In order to make valid predictions about the crowds, a monitoring system is developed in the present study. The system is designed to collect several kinds of crowd-related data automatically or input manually. This breakthrough has the ability to significantly expand prediction time and therefore improve the efficiency of urban governance.
STUDY DOMAIN & RESEARCH PROCESS
- Collecting Data: This research relys on data from various resources, including: public open data, authority restricted data, climate observation data from laboratory.
- Processing Data: Due to the large volume of data from various sources, it is necessary to first integrate the data into an analyzable format before conducting data analysis.
- Data Analysis: Through EDA (exploratory data analysis), it is possible to uncover causal relationships in events, enabling the development of effective strategies.
- Predictive Modelling: Finally, by inputting the data into machine learning models, it can accurately predict the occurrence of populations, which will aid urban governance.
STEP1. COLLECTING DATA
Five types of data were utilized as input factors in this study, including historical crowd data converted by telecommunications data, attractions ticket sales volume, events and holidays schedule, weather observation data (including air temperature and rain amount), and parking space availability. These data were selected due to our hypothesis that they might directly reflect crowd size or be related to people’s inclination to gather. They were considered as features which affecting the crowds or related with cowds.
STEP2. PROCESSING DATA
To analyze the collected data, it is essential to integrate these data into a format suitable for analysis. The varying temporal
and spatial resolutions of the data necessitate different processing methods. Ultimately, these data should be made
available for comparison with the hourly crowd data calculated from telecommunication data.
3. DATA ANALYSIS
The correlation analysis showed a clear trend. The Chikan Tower ticketing data and the tourists amounts showed a correlation of +0.8, which indicates a high positive correlation between the telecom data and the sold tickets. This verified the reliability of the telecommunication data.

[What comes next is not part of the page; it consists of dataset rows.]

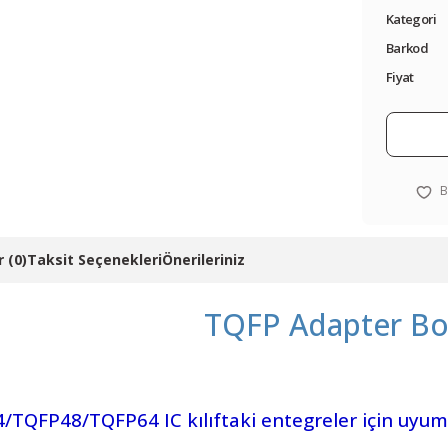
Kategori
Barkod
Fiyat
 (0)
Taksit Seçenekleri
Önerileriniz
TQFP Adapter Bo
TQFP48/TQFP64 IC kılıftaki entegreler için uyum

On the other hand, the temperature and the tourists amounts showed a fairly significant positive correlation; and the cultural activities showed a better correlation with the number of tourists. As for the usage of parking spaces, the Confucius Temple and the Harborfront showed a high correlation with the number of people, which means that tourists are more likely to choose on-street parking spaces in these areas.
4. PREDICTIVE MODELLING
5. APPLICATION & DEMO
The crowd volume prediction model revealed the potential timeframe for data acquisition and its relationship with model training. Some data was able to be acquired before the present moment, including event dates and times, pre-sale ticket quantities for events like concerts, and weather forecast data provided by the Central Weather Bureau (available one day prior). Real-time updated data sources within government agencies, such as real-time tourist flow data, current weather observations were readily accessible. Additionally, agencies compiled relevant statistical data daily or monthly, like total daily ticket sales for tourist attractions or monthly revenue reports. Integrating these diverse datasets into a seamless flow model, along with manual input parameters, ensured efficient and accurate model training. In the future, establishing a comprehensive data flow system by the municipal government is expected to enable real-time monitoring and precise forecasting with continuous optimization.
Demo System
In order to introduce this research into urban governance, the system was segmented into three core pages: the Map, Statistics, and Event Scheduling. The Map page offered insights into historical, present, and predictive crowd distributions, along with other geographic data. The Statistics page showcased the movement of individuals at specific sites during designated times. Meanwhile, the Event Scheduling page allowed users to view and edit historical and future event schedules.
Administrators were able to select the desired data targets, such as historical data intervals, attractions, and prediction time (1-5 hours), among others. Whether the users used the system website for analyzing historical data, predicting future trends, or exploring geographical patterns, our application provided a robust and user-friendly platform for efficient data exploration and visualization.